Transcurrió así el invierno, laborioso y tenso, duro para casi todos: para los países, para los humanos. Y, sin apenas darme cuenta, se nos echó encima la primavera. Y con ella llegó una nueva invitación de mi padre. El hipódromo de La Zarzuela abría sus puertas, ¿por qué no le acompañaba?
Cuando yo no era más que una joven aprendiz en casa de doña Manuela, oíamos constantes referencias al hipódromo al que nuestras clientas asistían. Probablemente a muy pocas señoras les interesaban las carreras en sí, pero, del mismo modo que los caballos, ellas también competían. Si no en velocidad, sí en elegancia. El viejo hipódromo se encontraba entonces en el final del paseo de la Castellana y era lugar de encuentro social para la alta burguesía, la aristocracia e incluso la realeza, con Alfonso XIII a menudo en el palco real. Poco antes de la guerra se inició la construcción de otras instalaciones más modernas; la contienda, sin embargo, paró en seco el proyecto del nuevo recinto hípico. Tras dos años de paz, éste, aún a medio terminar, abría sus puertas en el monte de El Pardo.
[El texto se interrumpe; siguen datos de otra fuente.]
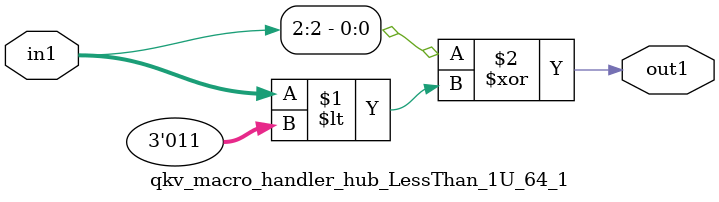
<source format=v>

`timescale 1ps / 1ps


module qkv_macro_handler_hub_LessThan_1U_64_1( in1, out1 );

    input [2:0] in1;
    output out1;

    
    // rtl_process:qkv_macro_handler_hub_LessThan_1U_64_1/qkv_macro_handler_hub_LessThan_1U_64_1_thread_1
    assign out1 = (in1[2] ^ in1 < 3'd3);

endmodule


</source>
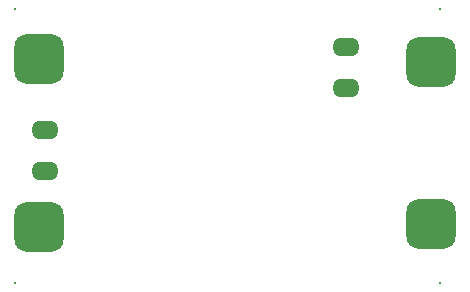
<source format=gbs>
G04*
G04 #@! TF.GenerationSoftware,Altium Limited,Altium Designer,20.2.5 (213)*
G04*
G04 Layer_Color=16711935*
%FSLAX25Y25*%
%MOIN*%
G70*
G04*
G04 #@! TF.SameCoordinates,D13279C3-A8A1-413E-BFD4-EE2126F61682*
G04*
G04*
G04 #@! TF.FilePolarity,Negative*
G04*
G01*
G75*
%ADD24O,0.09068X0.06312*%
G04:AMPARAMS|DCode=25|XSize=8mil|YSize=8mil|CornerRadius=0mil|HoleSize=0mil|Usage=FLASHONLY|Rotation=0.000|XOffset=0mil|YOffset=0mil|HoleType=Round|Shape=RoundedRectangle|*
%AMROUNDEDRECTD25*
21,1,0.00800,0.00800,0,0,0.0*
21,1,0.00800,0.00800,0,0,0.0*
1,1,0.00000,0.00400,-0.00400*
1,1,0.00000,-0.00400,-0.00400*
1,1,0.00000,-0.00400,0.00400*
1,1,0.00000,0.00400,0.00400*
%
%ADD25ROUNDEDRECTD25*%
G04:AMPARAMS|DCode=26|XSize=165.48mil|YSize=165.48mil|CornerRadius=43.37mil|HoleSize=0mil|Usage=FLASHONLY|Rotation=0.000|XOffset=0mil|YOffset=0mil|HoleType=Round|Shape=RoundedRectangle|*
%AMROUNDEDRECTD26*
21,1,0.16548,0.07874,0,0,0.0*
21,1,0.07874,0.16548,0,0,0.0*
1,1,0.08674,0.03937,-0.03937*
1,1,0.08674,-0.03937,-0.03937*
1,1,0.08674,-0.03937,0.03937*
1,1,0.08674,0.03937,0.03937*
%
%ADD26ROUNDEDRECTD26*%
D24*
X352362Y292323D02*
D03*
Y306102D02*
D03*
X452756Y319882D02*
D03*
Y333661D02*
D03*
D25*
X484252Y254921D02*
D03*
Y346457D02*
D03*
X342520Y254921D02*
D03*
Y346457D02*
D03*
D26*
X481299Y328740D02*
D03*
X350394Y329724D02*
D03*
X481299Y274606D02*
D03*
X350394Y273622D02*
D03*
M02*

</source>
La inauguración llevaba semanas ocupando titulares en los periódicos y saltando de boca en boca. Mi padre me recogió en su automóvil, le gustaba conducir. Durante el trayecto me explicó el proceso de la construcción del hipódromo con su original cubierta ondulada y habló también del entusiasmo de miles de madrileños por recuperar las viejas carreras. Yo, en reciprocidad, le describí mis recuerdos de la Hípica de Tetuán y la imponente estampa del jalifa atravesando a caballo la plaza de España para ir los viernes de su palacio a la mezquita. Y tanto, tanto hablamos que no hubo tiempo siquiera para que me adelantara que esa tarde tenía previsto encontrarse con alguien más. Y sólo al llegar a nuestra tribuna me di cuenta de que, al asistir a aquel evento de apariencia inocente, acababa de adentrarme por mi propio pie en la mismísima boca del lobo.